Controladores de Domínios

Two different deployment modes are now supported for Samba domain controller:

Samba upgraded to version 4.7.

The default for client max protocol has changed to SMB3_11, which means that smbclient (and related commands) will work against servers without SMB1 support. It is possible to use the m/--max-protocol option to overwrite the client max protocol option temporarily.

Encryption support in smbclient (option -e/--encrypt) works with SMB3 servers as well (Windows Server 2012 or later, Samba 4.0.0 or later).

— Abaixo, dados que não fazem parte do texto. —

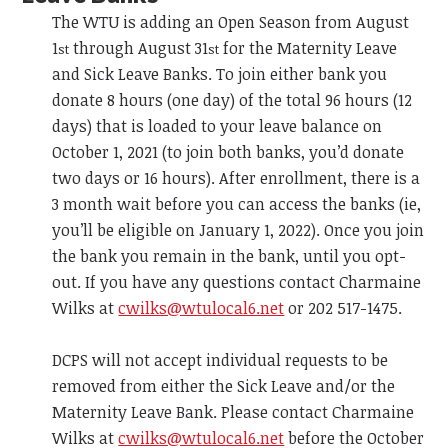
The WTU is adding an Open Season from August
1
through August 31
for the Maternity Leave
st
st
and Sick Leave Banks. To join either bank you
donate 8 hours (one day) of the total 96 hours (12
days) that is loaded to your leave balance on
October 1, 2021 (to join both banks, you’d donate
two days or 16 hours). After enrollment, there is a
3 month wait before you can access the banks (ie,
you’ll be eligible on January 1, 2022). Once you join
the bank you remain in the bank, until you opt-
out. If you have any questions contact Charmaine
Wilks at
cwilks@wtulocal6.net
or 202 517-1475.
DCPS will not accept individual requests to be
removed from either the Sick Leave and/or the
Maternity Leave Bank. Please contact Charmaine
Wilks at
cwilks@wtulocal6.net
before the October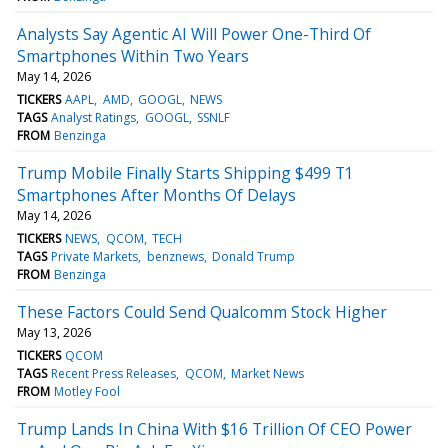
Analysts Say Agentic AI Will Power One-Third Of
Smartphones Within Two Years
May 14, 2026
TICKERS
AAPL
AMD
GOOGL
NEWS
TAGS
Analyst Ratings
GOOGL
SSNLF
FROM
Benzinga
Trump Mobile Finally Starts Shipping $499 T1
Smartphones After Months Of Delays
May 14, 2026
TICKERS
NEWS
QCOM
TECH
TAGS
Private Markets
benznews
Donald Trump
FROM
Benzinga
These Factors Could Send Qualcomm Stock Higher
May 13, 2026
TICKERS
QCOM
TAGS
Recent Press Releases
QCOM
Market News
FROM
Motley Fool
Trump Lands In China With $16 Trillion Of CEO Power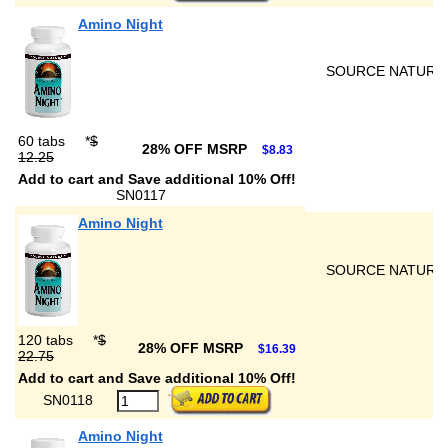
Amino Night
SOURCE NATURA
60 tabs
*
$
28% OFF MSRP
$8.83
12.25
Add to cart and Save additional 10% Off!
SN0117
Amino Night
SOURCE NATURA
120 tabs
*
$
28% OFF MSRP
$16.39
22.75
Add to cart and Save additional 10% Off!
SN0118
Amino Night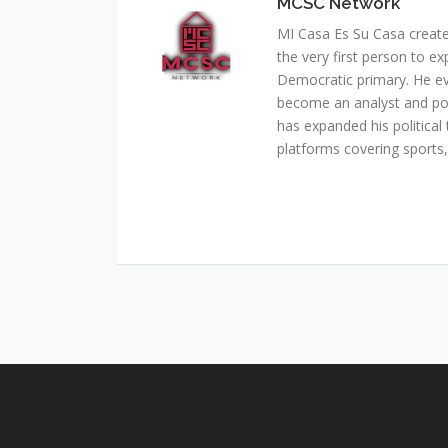
MCSC Network
MI Casa Es Su Casa creat
the very first person to ex
Democratic primary. He e
become an analyst and pol
has expanded his political 
platforms covering sports, 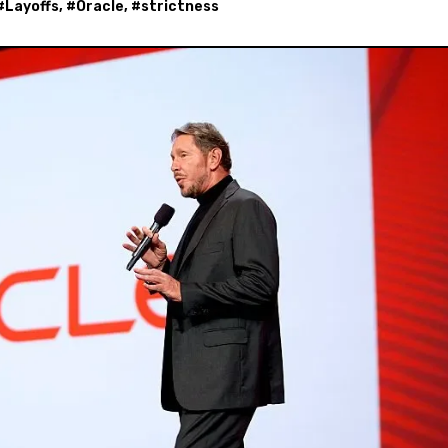
#
Layoffs
, #
Oracle
, #
strictness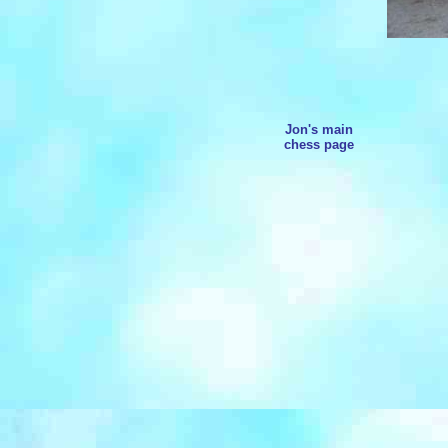
Jon's main
chess page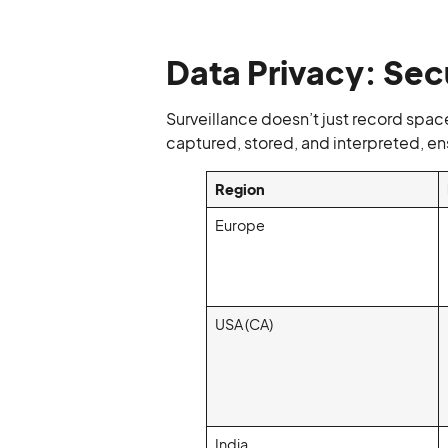
Data Privacy: Sec
Surveillance doesn’t just record space
captured, stored, and interpreted, ens
Region
Europe
USA (CA)
India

A mudança para SMB3_11 como padrão também significa que o smbclient não negocia mais as extensões SMB1 por padrão ao se comunicar com um servidor Samba com unix extensions = yes. Como resultado, alguns comandos não estão disponíveis, como posix_encrypt, posix_open, posix_mkdir, posix_rmdir, posix_unlink, posix_whoami, getfacl e symlink. Usar -mNT1 os reativa, se o servidor suportar SMB1.

O smbclient aprendeu um novo comando chamado 'deltree' que é capaz de fazer uma exclusão recursiva de uma árvore de diretórios.

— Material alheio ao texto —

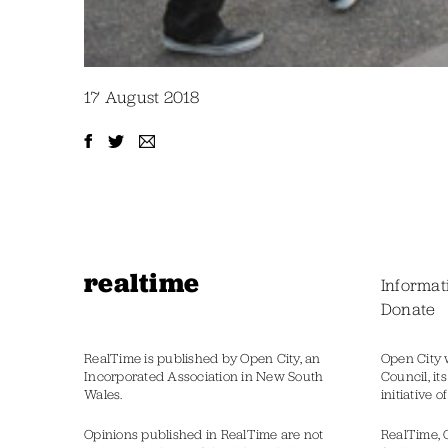
17 August 2018
realtime
Informat
Donate
RealTime is published by Open City, an
Open City 
Incorporated Association in New South
Council, it
Wales.
initiative 
Opinions published in RealTime are not
RealTime, 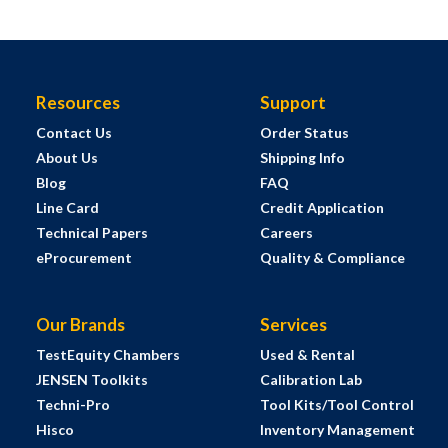
Resources
Support
Contact Us
Order Status
About Us
Shipping Info
Blog
FAQ
Line Card
Credit Application
Technical Papers
Careers
eProcurement
Quality & Compliance
Our Brands
Services
TestEquity Chambers
Used & Rental
JENSEN Toolkits
Calibration Lab
Techni-Pro
Tool Kits/Tool Control
Hisco
Inventory Management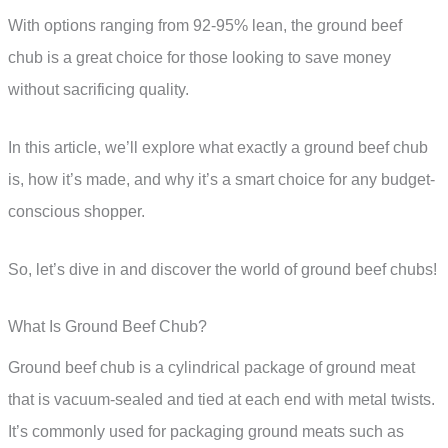
With options ranging from 92-95% lean, the ground beef
chub is a great choice for those looking to save money
without sacrificing quality.
In this article, we’ll explore what exactly a ground beef chub
is, how it’s made, and why it’s a smart choice for any budget-
conscious shopper.
So, let’s dive in and discover the world of ground beef chubs!
What Is Ground Beef Chub?
Ground beef chub is a cylindrical package of ground meat
that is vacuum-sealed and tied at each end with metal twists.
It’s commonly used for packaging ground meats such as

O intervalo de portas dinâmicas para serviços RPC foi alterado do antigo valor padrão 1024-1300 para 49152-65535. Esse intervalo de portas não é usado apenas por um Controlador de Domínio AD do Samba, mas também se aplica a todos os outros papéis de servidor, incluindo controladores de domínio no estilo NT4. O novo valor foi definido pela Microsoft no Windows Server 2008 e em versões mais recentes. Para facilitar o controle desses intervalos de portas pelos administradores, utilizamos o mesmo valor padrão e tornamos configurável com a opção: rpc server dynamic port range. A opção rpc server port define a primeira porta disponível no novo intervalo configurado na opção rpc server dynamic port range. A opção rpc server port se aplica apenas ao Samba configurado como um Controlador de Domínio AD.

Suporte PKINIT

S4U2SELF/S4U2PROXY support

Read-only domain controller support (RODC). This functionality is not fully working with Heimdal Kerberos build either.

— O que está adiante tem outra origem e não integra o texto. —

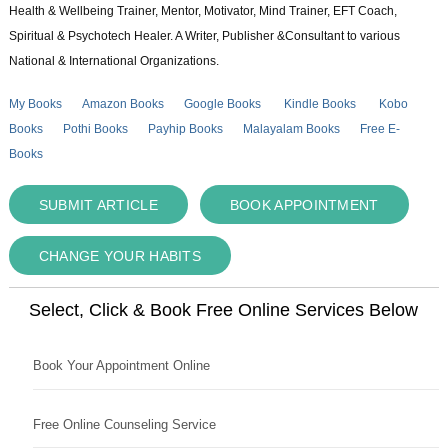
Health & Wellbeing Trainer, Mentor, Motivator, Mind Trainer, EFT Coach,
Spiritual & Psychotech Healer. A Writer, Publisher &Consultant to various
National & International Organizations.
My Books
Amazon Books
Google Books
Kindle Books
Kobo
Books
Pothi Books
Payhip Books
Malayalam Books
Free E-
Books
SUBMIT ARTICLE
BOOK APPOINTMENT
CHANGE YOUR HABITS
Select, Click & Book Free Online Services Below
Book Your Appointment Online
Free Online Counseling Service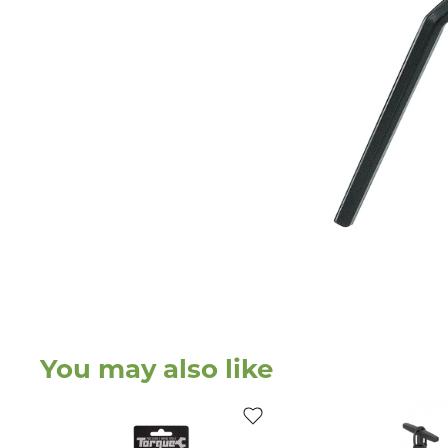
You may also like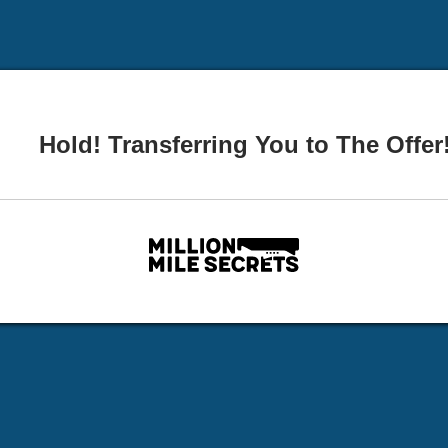
Hold! Transferring You to The Offer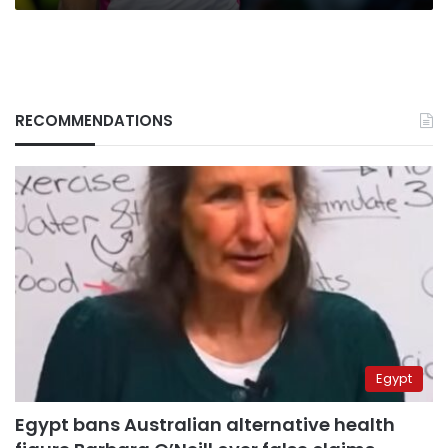
RECOMMENDATIONS
Egypt
Egypt bans Australian alternative health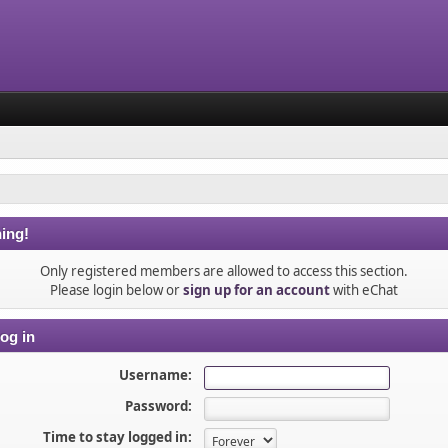
ing!
Only registered members are allowed to access this section.
Please login below or
sign up for an account
with eChat
og in
Username:
Password:
Time to stay logged in: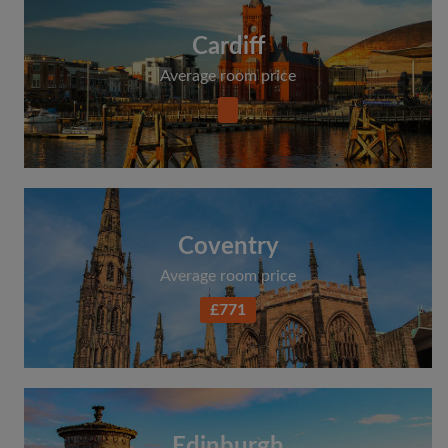
Cardiff
Average room price
Coventry
Average room price
£771
Edinburgh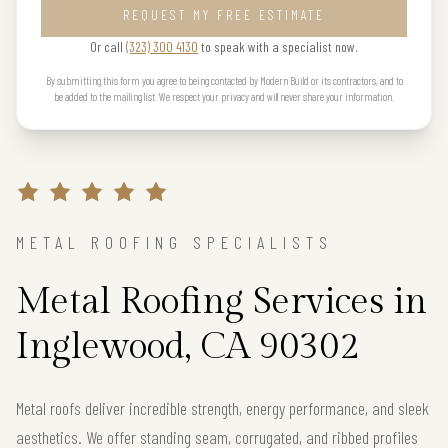
REQUEST MY FREE ESTIMATE
Or call
(323) 300 4130
to speak with a specialist now.
By submitting this form you agree to being contacted by Modern Build or its contractors, and to
be added to the mailing list. We respect your privacy and will never share your information.
METAL ROOFING SPECIALISTS
Metal Roofing Services in
Inglewood, CA 90302
Metal roofs deliver incredible strength, energy performance, and sleek
aesthetics. We offer standing seam, corrugated, and ribbed profiles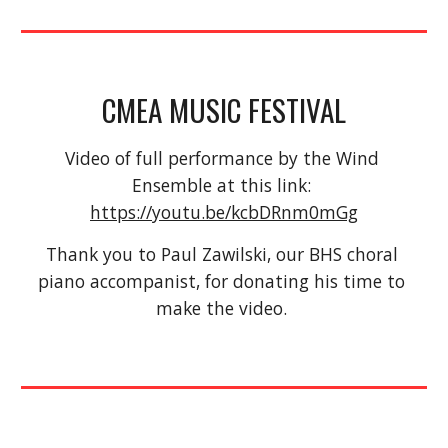
CMEA MUSIC FESTIVAL
Video of full performance by the Wind 
Ensemble at this link: 
https://youtu.be/kcbDRnm0mGg
Thank you to Paul Zawilski, our BHS choral 
piano accompanist, for donating his time to 
make the video. 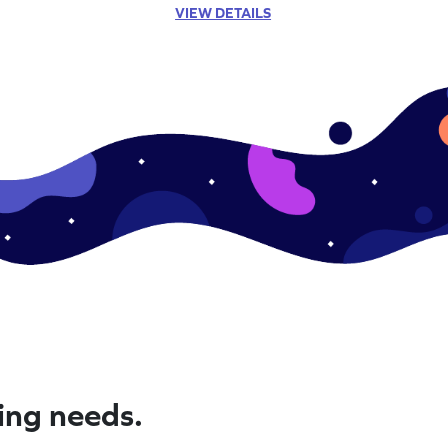
VIEW DETAILS
ning needs.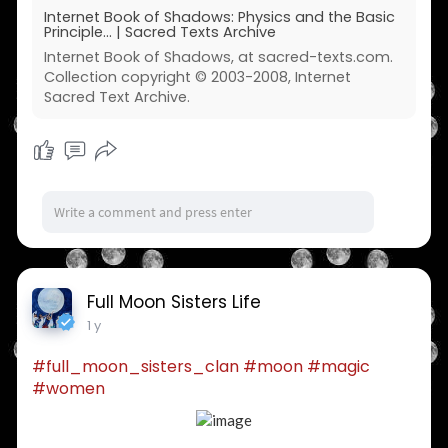
Internet Book of Shadows: Physics and the Basic
Principle... | Sacred Texts Archive
Internet Book of Shadows, at sacred-texts.com.
Collection copyright © 2003-2008, Internet
Sacred Text Archive.
Full Moon Sisters Life
1 y
#full_moon_sisters_clan
#moon
#magic
#women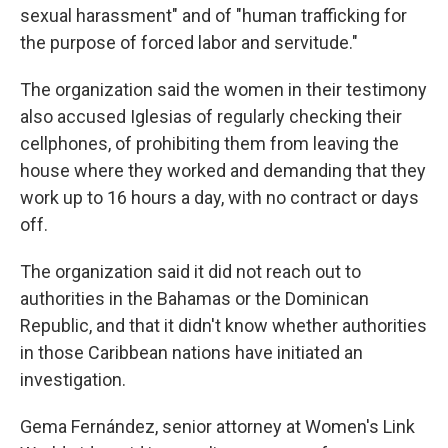
sexual harassment" and of "human trafficking for
the purpose of forced labor and servitude."
The organization said the women in their testimony
also accused Iglesias of regularly checking their
cellphones, of prohibiting them from leaving the
house where they worked and demanding that they
work up to 16 hours a day, with no contract or days
off.
The organization said it did not reach out to
authorities in the Bahamas or the Dominican
Republic, and that it didn't know whether authorities
in those Caribbean nations have initiated an
investigation.
Gema Fernández, senior attorney at Women's Link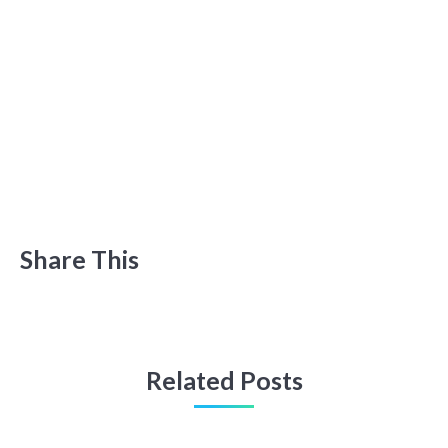
Share This
Related Posts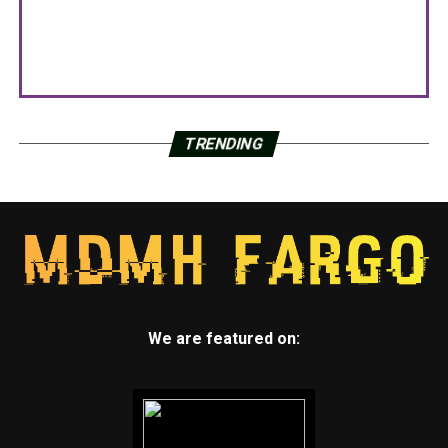
TRENDING
We are featured on:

FreeIPA is using Python 3 now

Security defaults are in line with the rest of Fedora. In particular, newly issued certificates default to SHA-256.

Smartcard support was added to FreeIPA and SSSD. New ipa-advise recipes are available to configure FreeIPA-enrolled clients and servers to support smartcard authentication.

FreeIPA web UI can now be accessed using smartcard authentication. This feature is not enabled by default.

Kerberos PKINIT is enabled by default on new installations with an integrated Certificate Authority. This allows to use smartcards to login to FreeIPA-enrolled hosts and obtain Kerberos tickets.

O indicador de autenticação Kerberos "pkinit" é automaticamente emitido quando a pré-autenticação Kerberos PKINIT é bem-sucedida. Como resultado, requisitos de segurança elevados podem ser atribuídos aos serviços Kerberos que exigem autenticação apenas com cartão inteligente (pkinit), autenticação multifatorial (otp) ou autenticação RADIUS (radius) para serem bem-sucedidos antes de acessá-los.

Users from trusted Active Directory domains can now login to FreeIPA web UI and perform self-service operations.

FreeIPA can now be installed in an environment subject to FIPS 140-2 requirements.